Today, preparation goes far beyond a simple incident response preparedness list. Teams are automating everything they can to manage incidents. Tools like PagerDuty are used for automated log distribution and spinning up videoconferencing, ability to integrate webhooks and post full or redacted threat code samples – and, be able to share them within their organization and to external researchers, etc. Slack channels are created for communication or in some cases teams will use obfuscated Gmail accounts as an attempt to throw attackers off the scent. However, modern orchestration techniques that automate response procedures in the clear are an irresponsible invocation of SecDevOps and a sure sign of not being prepared.
The right preparation can be found in encrypting communications, using APIs to automate and orchestrate on top of a data transport layer like Wickr’s that ensures anything sent is only seen and received by verified recipients.

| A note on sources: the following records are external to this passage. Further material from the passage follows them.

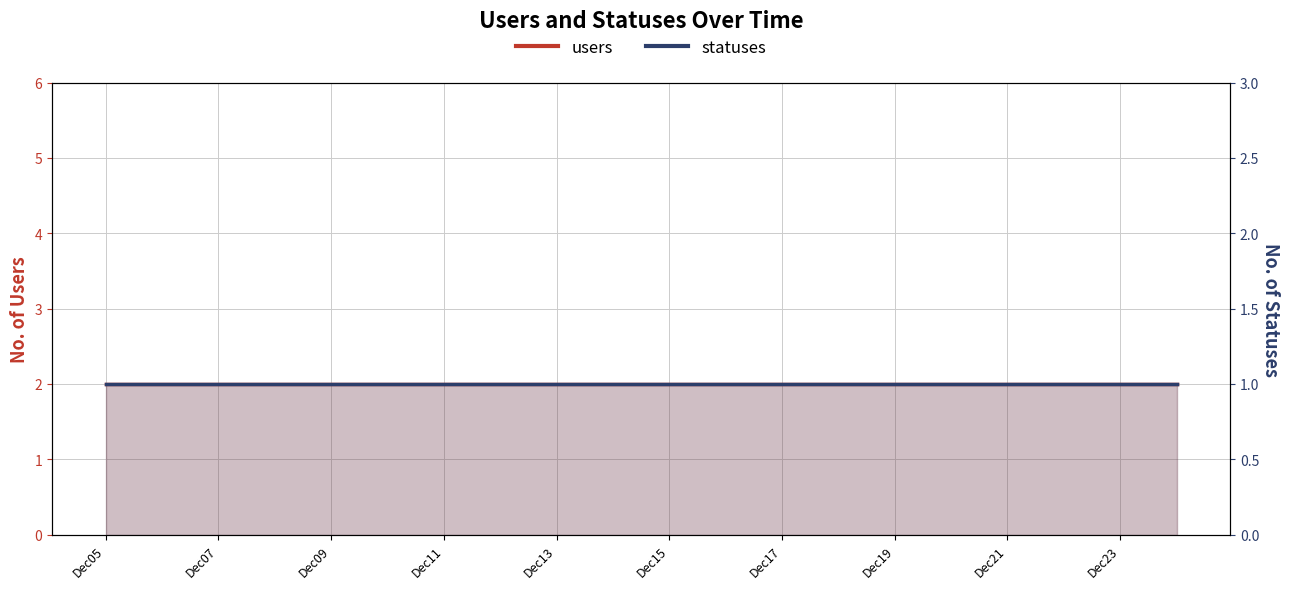

The value of statuses at Dec05 is 1. True or false?

True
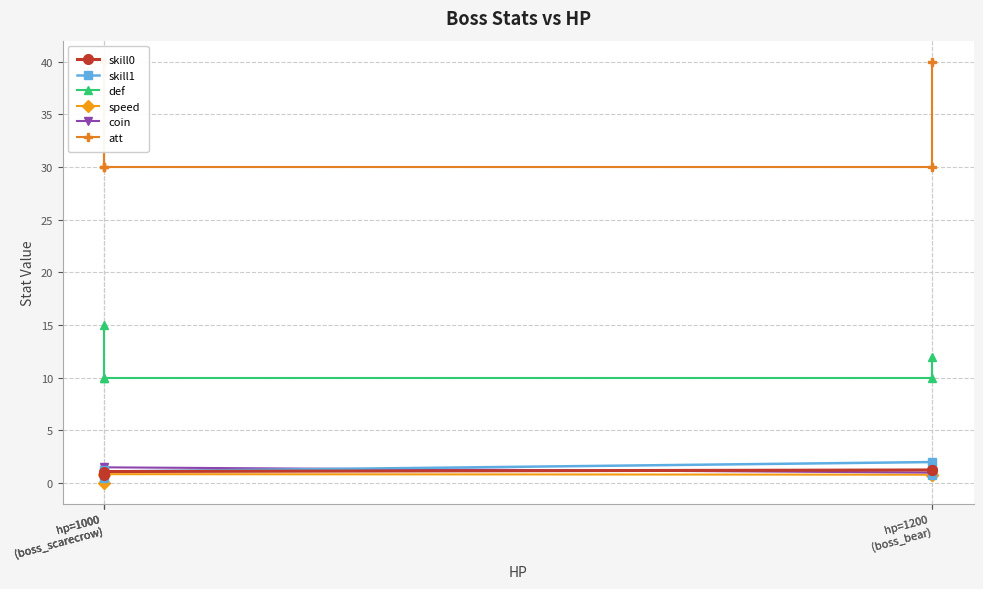

How many skill0 values are between 1 and 2?

4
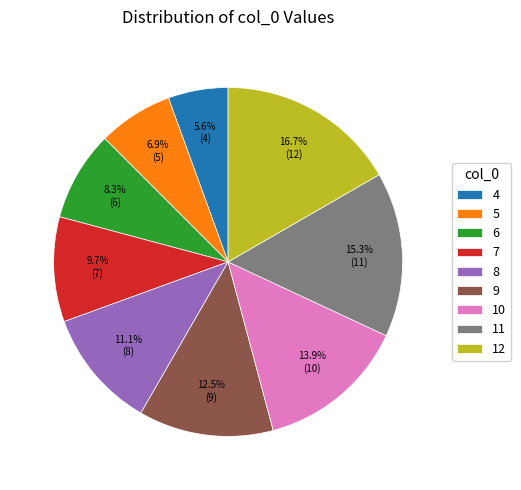

What is the largest slice in the pie chart?

12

Further, it’s critical to have ownership over these communications and processes for purposes of legal prosecution and after action reporting.
Companies can no longer argue that they are prepared if they do not have a clean and secure communication channel. Modern technology has brought us the ability to not only protect our day to day work from adversaries but also guarantee that when there is an attack that you have the ability to communicate in a safe and reliable channel, and that the attackers do not have access to response plans, watch response teams, or gain access to real time chatter.
Thorough preparation is the key to a lot of success. For cyber incident response teams, preparation is quite literally the job. Making sure the data and communications of response teams are protected can be the difference between a successful response and chaos.